Considerando che la mia generazione è venuta su a omogeneizzati, non mi pare che la cosa abbia aiutato più di tanto. Per carità, nessuno dice di mettere sale a tonnellate, ma una frase di questo genere, che fa leva sul senso di colpa del genitore, va giustificata. Ad esempio, a naso direi che il problema non sia rappresentato dal sale o lo zucchero normali che si usano in famiglia, ma dall’usare lo zucchero per far sì che il bambino MI mangi di più di quanto non vorrebbe, ovvero usarlo come strumento per ottenere un fine ben preciso (e ahimè perverso). Quello sì che è molto probabilmente dannoso, anche in piccole dosi, ma questo discorso è ben diverso dal perpetuare il mito del “cibo dal sapore naturale”.

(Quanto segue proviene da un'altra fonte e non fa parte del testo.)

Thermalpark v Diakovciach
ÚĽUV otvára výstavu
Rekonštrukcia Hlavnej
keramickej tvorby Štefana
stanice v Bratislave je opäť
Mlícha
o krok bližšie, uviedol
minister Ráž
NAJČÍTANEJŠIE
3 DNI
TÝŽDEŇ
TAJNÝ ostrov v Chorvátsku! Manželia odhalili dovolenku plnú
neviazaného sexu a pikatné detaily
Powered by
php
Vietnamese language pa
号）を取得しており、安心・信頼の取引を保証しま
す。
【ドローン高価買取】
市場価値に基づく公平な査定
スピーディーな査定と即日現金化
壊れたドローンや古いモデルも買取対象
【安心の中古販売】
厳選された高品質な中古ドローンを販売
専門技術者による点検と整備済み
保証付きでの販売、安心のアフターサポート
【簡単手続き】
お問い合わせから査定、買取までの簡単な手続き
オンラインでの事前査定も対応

Insomma, questi documenti hanno potenziale, ma necessitano di un profondo lavoro di revisione per eliminare le inconsistenze, migliorarne il linguaggio e fornire un messaggio positivo e INFORMATIVO, non prescrittivo.
Come prima bozza va bene, ma c’è ancora lavoro da fare.
10:52
Appunto, neanche a farlo apposta ieri è uscito questo:
https://www.niaid.nih.gov/sites/default/files/peanut-allergy-prevention-guidelines-parent-summary.pdf
che a quanto ho capito su basa proprio sull’articolo che ho linkato sopra.